Kutipan Teks —
* * * * * * * * *

3. "Idz Qultum Sami'nā Wa Atha'nā" (Ketika Kamu Mengatakan: Kami Dengar dan Kami Taat)

Frasa ini adalah manifestasi lisan dari perjanjian. Sami'nā wa Atha'nā (Kami dengar dan kami taat) adalah moto utama seorang Mukmin sejati, kontras dengan sikap Bani Israil yang sering digambarkan dalam Al-Qur'an dengan frasa "Sami'nā wa 'Asainā" (Kami dengar dan kami durhaka).

A. Mendengar (Sami'nā)

Mendengar di sini bukan sekadar proses auditif. Ia adalah penerimaan informasi secara penuh dan pemahaman yang mendalam terhadap apa yang diwajibkan. Mendengar berarti menerima otoritas ilahi (Al-Qur'an) dan kenabian (Sunnah) sebagai sumber kebenaran mutlak. Seorang Muslim yang mengucapkan "Sami'nā" menyatakan, "Saya telah menerima bukti, dan saya memahami perintah ini."

Proses mendengar ini menuntut adanya ilmu. Ketaatan tanpa ilmu adalah ketaatan buta, yang rentan terhadap penyimpangan. Oleh karena itu, bagian 'mendengar' ini menyiratkan kewajiban thalabul 'ilmi (menuntut ilmu) agar ketaatan yang diberikan didasarkan pada pemahaman yang benar, bukan sekadar ikut-ikutan. Ketaatan yang dipupuk dari ilmu adalah ketaatan yang kokoh dan berkelanjutan.

B. Menaati (Atha'nā)

Ketaatan (Atha'nā) adalah terjemahan praktis dari pendengaran tersebut. Ketaatan sejati ditunjukkan melalui pelaksanaan perintah, baik dalam keadaan mudah maupun sulit, dalam situasi yang menyenangkan maupun yang memberatkan. Ini adalah penyerahan total (Islam) yang tidak mengenal tawar-menawar atau penundaan.

Para ahli fiqih menjelaskan bahwa ketaatan yang sempurna adalah ketaatan yang segera (tanpa menunda), ketaatan yang ikhlas (tanpa riya'), dan ketaatan yang sesuai (ittiba' al-Sunnah). Ketika seseorang dihadapkan pada pilihan antara hukum Allah dan kepentingan pribadi, respons "Atha'nā" harus menjadi respons otomatis yang mencerminkan prioritas perjanjian yang telah dibuat. Ketaatan ini mencakup kepatuhan kepada pemimpin Muslim yang sah, selama perintah mereka tidak bertentangan dengan syariat Allah.

4. "Wa Ittaqullāha Innallāha 'Alīmum Bidzātish-Shudūr" (Dan Bertakwalah Kepada Allah, Sesungguhnya Allah Maha Mengetahui Isi Hati)

Ayat ini ditutup dengan perintah takwa yang dihubungkan dengan sifat Allah sebagai Yang Maha Mengetahui rahasia hati. Ini adalah penutup yang paling kuat karena menyelaraskan tindakan eksternal (ketaatan) dengan kondisi internal (ketulusan).

* * * * * * * * *

Cuplikan Data —
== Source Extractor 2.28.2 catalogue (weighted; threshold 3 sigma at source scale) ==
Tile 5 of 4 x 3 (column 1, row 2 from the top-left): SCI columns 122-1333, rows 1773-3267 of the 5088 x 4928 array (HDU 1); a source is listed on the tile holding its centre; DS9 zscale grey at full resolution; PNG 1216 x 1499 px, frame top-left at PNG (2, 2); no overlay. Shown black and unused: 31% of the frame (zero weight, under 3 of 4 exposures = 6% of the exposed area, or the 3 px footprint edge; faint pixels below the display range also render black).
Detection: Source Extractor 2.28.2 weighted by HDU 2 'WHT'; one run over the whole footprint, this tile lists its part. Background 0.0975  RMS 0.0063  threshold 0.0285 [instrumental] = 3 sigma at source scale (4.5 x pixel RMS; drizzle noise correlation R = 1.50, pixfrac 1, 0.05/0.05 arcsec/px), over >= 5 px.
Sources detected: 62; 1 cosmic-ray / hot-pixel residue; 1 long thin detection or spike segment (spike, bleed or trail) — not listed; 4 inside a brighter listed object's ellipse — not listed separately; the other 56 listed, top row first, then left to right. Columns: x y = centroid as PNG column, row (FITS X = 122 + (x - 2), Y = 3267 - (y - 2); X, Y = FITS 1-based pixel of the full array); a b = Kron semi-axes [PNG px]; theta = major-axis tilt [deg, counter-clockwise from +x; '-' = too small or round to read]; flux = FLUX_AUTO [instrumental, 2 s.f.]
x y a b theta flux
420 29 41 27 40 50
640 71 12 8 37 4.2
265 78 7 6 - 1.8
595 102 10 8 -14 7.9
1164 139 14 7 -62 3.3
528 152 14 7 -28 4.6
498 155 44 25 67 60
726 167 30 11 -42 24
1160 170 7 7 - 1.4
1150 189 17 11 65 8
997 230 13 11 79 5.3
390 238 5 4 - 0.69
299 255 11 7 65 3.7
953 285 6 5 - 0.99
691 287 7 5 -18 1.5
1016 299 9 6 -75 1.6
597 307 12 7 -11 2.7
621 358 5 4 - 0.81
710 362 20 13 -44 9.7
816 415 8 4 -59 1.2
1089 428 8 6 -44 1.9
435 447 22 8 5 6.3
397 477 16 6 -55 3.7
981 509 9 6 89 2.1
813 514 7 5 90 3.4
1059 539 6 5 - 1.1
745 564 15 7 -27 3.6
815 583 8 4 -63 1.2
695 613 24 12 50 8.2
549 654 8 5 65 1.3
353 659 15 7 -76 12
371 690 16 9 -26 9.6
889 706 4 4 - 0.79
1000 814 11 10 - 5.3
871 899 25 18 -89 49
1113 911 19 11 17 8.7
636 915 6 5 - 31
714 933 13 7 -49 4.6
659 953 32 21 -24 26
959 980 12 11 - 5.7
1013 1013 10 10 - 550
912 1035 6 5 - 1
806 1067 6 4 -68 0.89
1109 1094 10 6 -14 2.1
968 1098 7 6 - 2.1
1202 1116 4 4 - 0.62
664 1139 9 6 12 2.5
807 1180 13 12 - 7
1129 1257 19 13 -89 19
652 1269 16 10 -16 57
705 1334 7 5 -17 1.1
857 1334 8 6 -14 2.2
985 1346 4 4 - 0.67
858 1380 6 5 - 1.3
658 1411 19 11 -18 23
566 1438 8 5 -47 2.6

* * * * * * * * *

Permintaan — Tuliskan kembali kata demi kata bagian kutipan tentang "Sami'nā wa Atha'nā" di atas, mulai dari "Para ahli fiqih" hingga "dengan syariat Allah.".

Hasil Latihan —
Para ahli fiqih menjelaskan bahwa ketaatan yang sempurna adalah ketaatan yang segera (tanpa menunda), ketaatan yang ikhlas (tanpa riya'), dan ketaatan yang sesuai (ittiba' al-Sunnah). Ketika seseorang dihadapkan pada pilihan antara hukum Allah dan kepentingan pribadi, respons "Atha'nā" harus menjadi respons otomatis yang mencerminkan prioritas perjanjian yang telah dibuat. Ketaatan ini mencakup kepatuhan kepada pemimpin Muslim yang sah, selama perintah mereka tidak bertentangan dengan syariat Allah.